Top of Supplied entries

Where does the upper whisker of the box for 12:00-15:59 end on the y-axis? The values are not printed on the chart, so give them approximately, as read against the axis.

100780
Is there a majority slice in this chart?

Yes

Bottom of Supplied entries
Top of Supplied entries

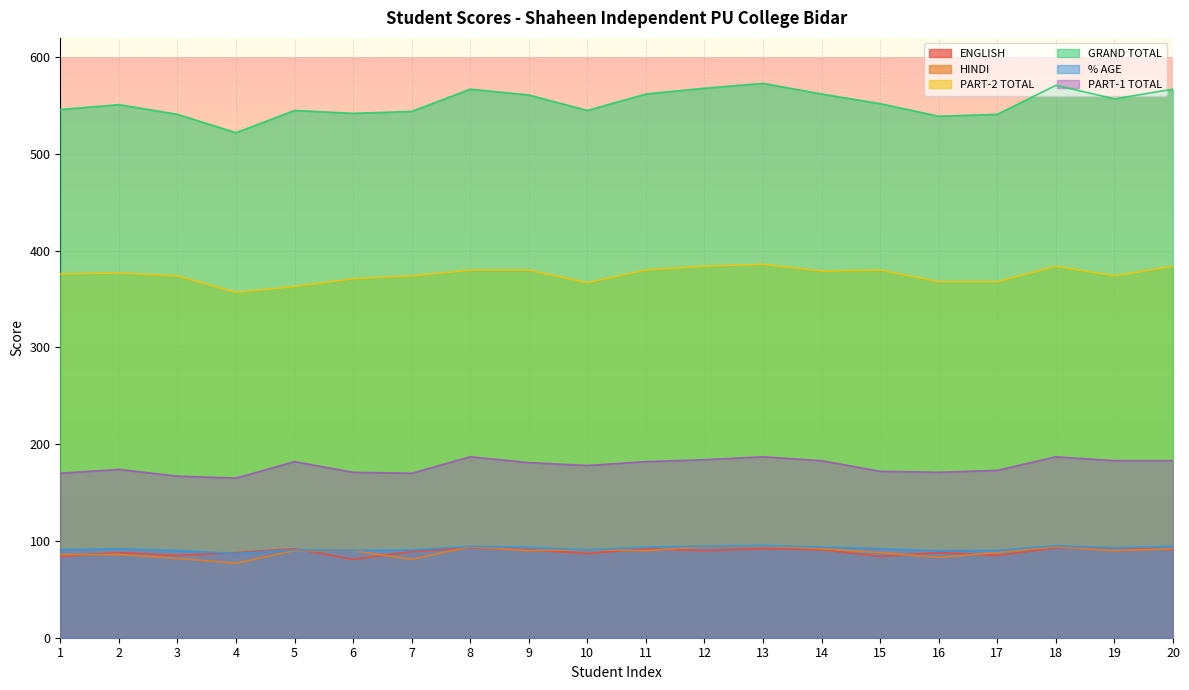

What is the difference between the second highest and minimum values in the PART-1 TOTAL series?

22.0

Bottom of Supplied entries
Top of Supplied entries

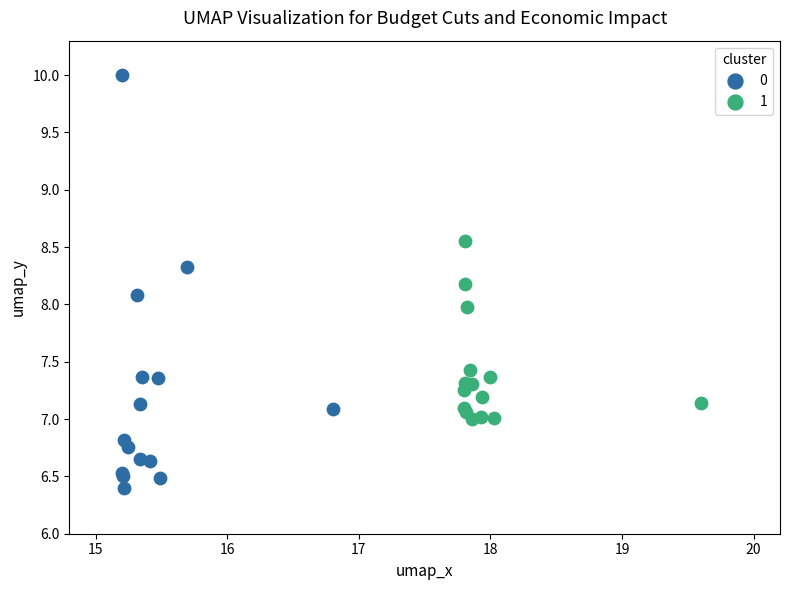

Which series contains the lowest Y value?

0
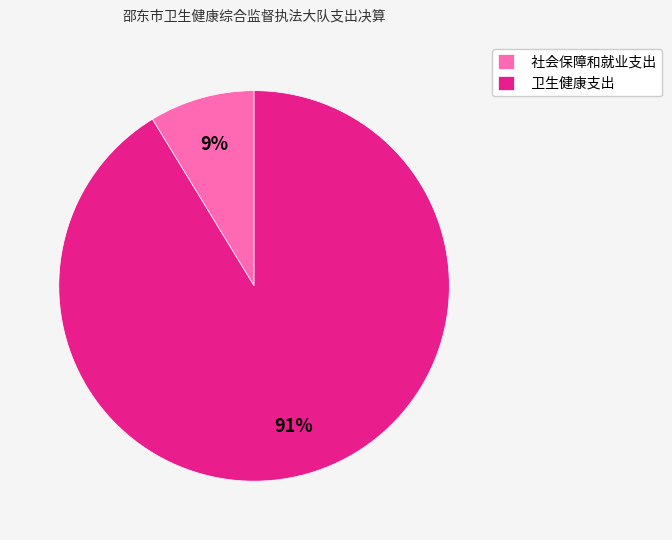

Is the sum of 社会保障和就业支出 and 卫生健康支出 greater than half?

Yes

Bottom of Supplied entries

= What the task asks =
Format the lines of the listing as a JSON list of strings, one string per line and no blank lines. Begin at the line that has "Where does the" and stop after the line that has "Is there a majority slice in this chart?".

= Problem solution =
[
  "Where does the upper whisker of the box for 12:00-15:59 end on the y-axis? The values are not printed on the chart, so give them approximately, as read against the axis.",
  "100780",
  "Is there a majority slice in this chart?"
]